Lupi e miti. Il professor Polìa riempie come al solito la sala conferenze della Rinascita, anche con la trattazione di un tema controverso. La figura del lupo, visto, attraverso le culture millenarie delle civiltà di ogni continente, come molto più di un animale selvatico, predatore nobile e irriducibile. Ma come figura bivalente e misteriosa, selvaggia e feroce forza del male, e, nel contempo, simbolo di energia positiva, libertà irrinunciabile, indomabile e solitaria indipendenza.

Il professor Polìa

 

Mario Polìa, settantasettenne professore di antropologia, storico delle religioni di livello mondiale, romano di nascita e grande innamorato nel nostro Appennino, affascina ancora accompagnandoci nel suo viaggio attraverso i secoli e le culture. Le mitologie di ogni latitudine, il misticismo di ogni popolo, e gli influssi di segno opposto che hanno sempre segnato il destino di questo meraviglioso animale nell’immaginario collettivo.

 

Un excursus che abbraccia le divinità dell’Olimpo e le mitologie nordiche, le tradizioni delle nostre zone montane e le origini di Roma legate al latte di una lupa. La dicotomia dei ruoli rivestiti ora come apollineo e sacro lupo bianco, luminosa emanazione degli dèi, ora come nero demone guardiano degli inferi. Lupo emblema del caos primordiale, e destinato, secondo culture orientali, a mangiare il sole quando questo diventerà sporco a causa della sapienza che verrà meno, e le stelle cadranno sulla terra. E forse il genere umano, di questi tempi, ci sta andando molto vicino.

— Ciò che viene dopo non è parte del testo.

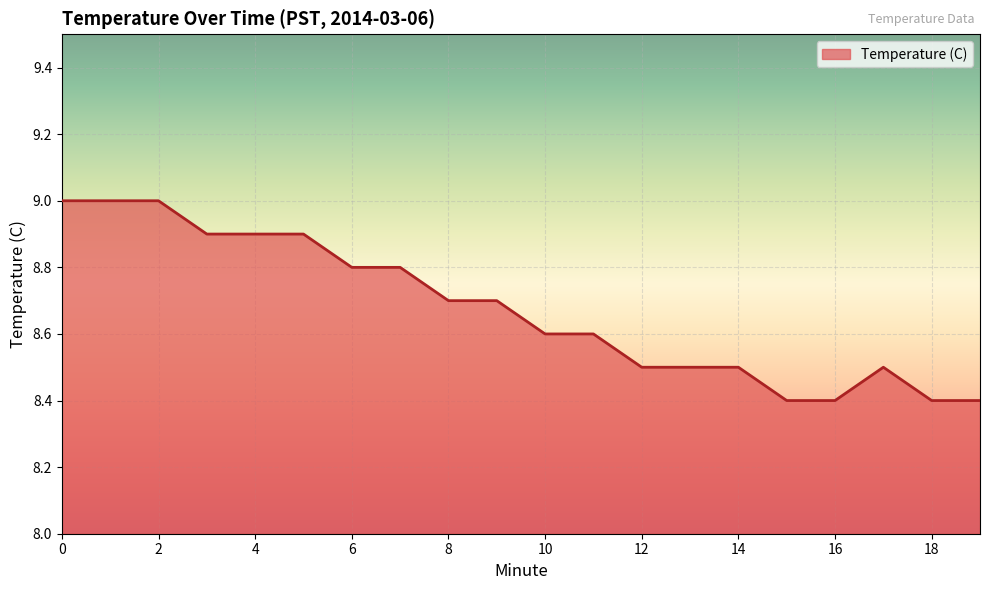

What is the sum of all values?

173.5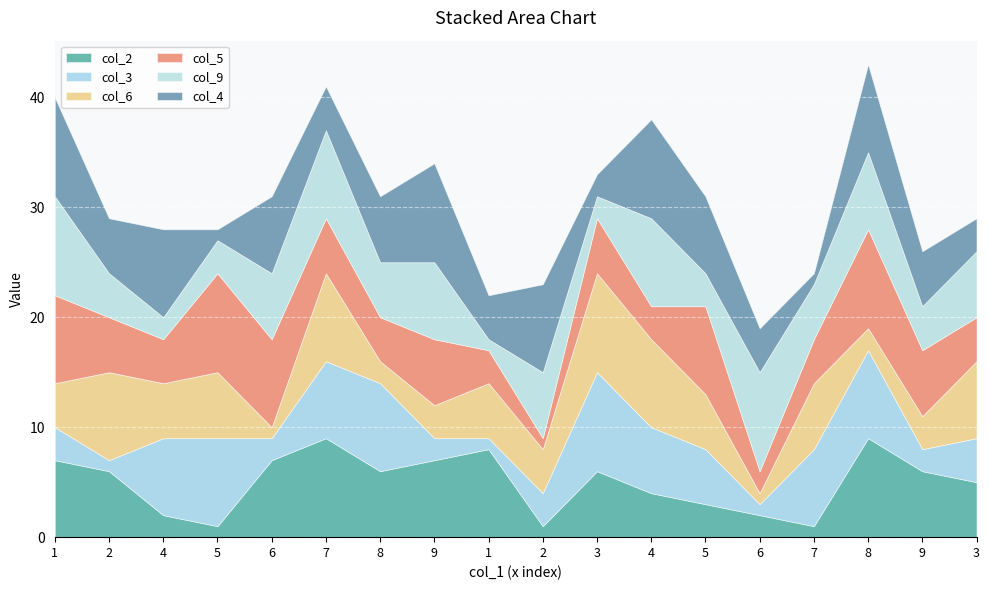

How many lines are shown in the chart?

6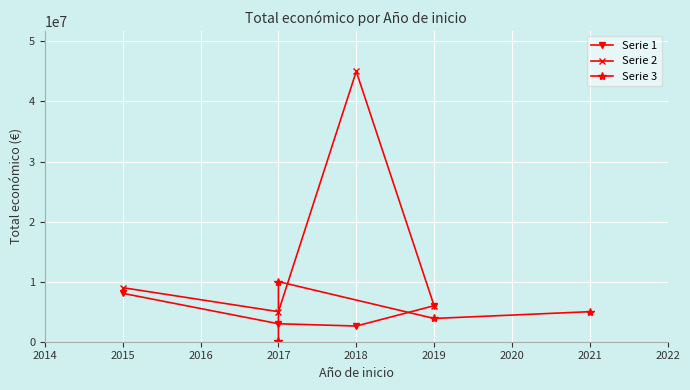

What is the sum of the Serie 1 values at 2017 and 2015?

11050102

Dalla Cappadocia all’Etruria, dai fiordi norvegesi ai colli di Roma antica, dalle foreste germaniche fino a quelle amazzoniche, dove i miti si alimentano del giaguaro, altro predatore fiero come il nostro, il professor Polìa parla anche della convivenza fra uomini e lupi. Specie in concorrenza, fino a quando la sopravvivenza dei primi è stata legata solo alla caccia, e poi via via più difficile, quando l’antropizzazione incontrollata ha invaso anche i territori più remoti, impervi e inospitali, da sempre regni silenti dei secondi. O quando la ricerca di prede li spinge, suscitando apprensioni, sempre più vicini ai centri abitati e, facendo danni, ai recinti degli allevatori.

Uomini e lupi. Favole che non hanno aiutato e che vanno rilette, o riscritte, con altri occhi, altre sensibilità. Paure ataviche senza giustificazioni e poteri sovrannaturali implicitamente riconosciuti. Come le superstizioni medievali che vogliono futuri lupi mannari i bambini non battezzati, o la carne “lupata” cioè di animali morsi dai lupi come portatrice di maligno. O come i brevi, amuleti protettivi e beneauguranti appuntati alle fasce dei neonati, con i più ricercati confezionati, fino a pochi decenni fa, anche dalle nostre parti, proprio con i denti dei lupi.

 

Pagati a peso d’oro ai lupari, cacciatori senza gloria che disseminavano di subdole e micidiali tagliole le nostre montagne per sterminarli tutti i lupi. La scenografia curata dalla scuola di scherma antica Fortebraccio Veregrense arricchisce la scena. Gianfrancesco Torcianti, dell’associazione “Cavalieri del “Mark“, nata nel 2016 per diffondere la passione per la cultura e la storia medievali, oltre che per le opere dell’autore J.R.R. Tolkien, e la divulgatrice Virginia Gidiucci contribuiscono al dibattito. Quest’ultima con una interessante digressione sull’agiografia dei santi delle nostre zone che riguardano anche i lupi. Fiere, in questi casi, ammansite e redente.

 

Come, oltre al celeberrimo Francesco di Assisi anche i, meno noti, Domenico, e i due Amico, di Avellana e di Rambona. Ma a noi piace sentirlo ancora, quell’ululato alla luna che mette i brividi. Immaginarlo sempre fiero e solitario. Di uno spirito forte e libero che è rimasto ai lupi, ma che non appartiene più agli uomini.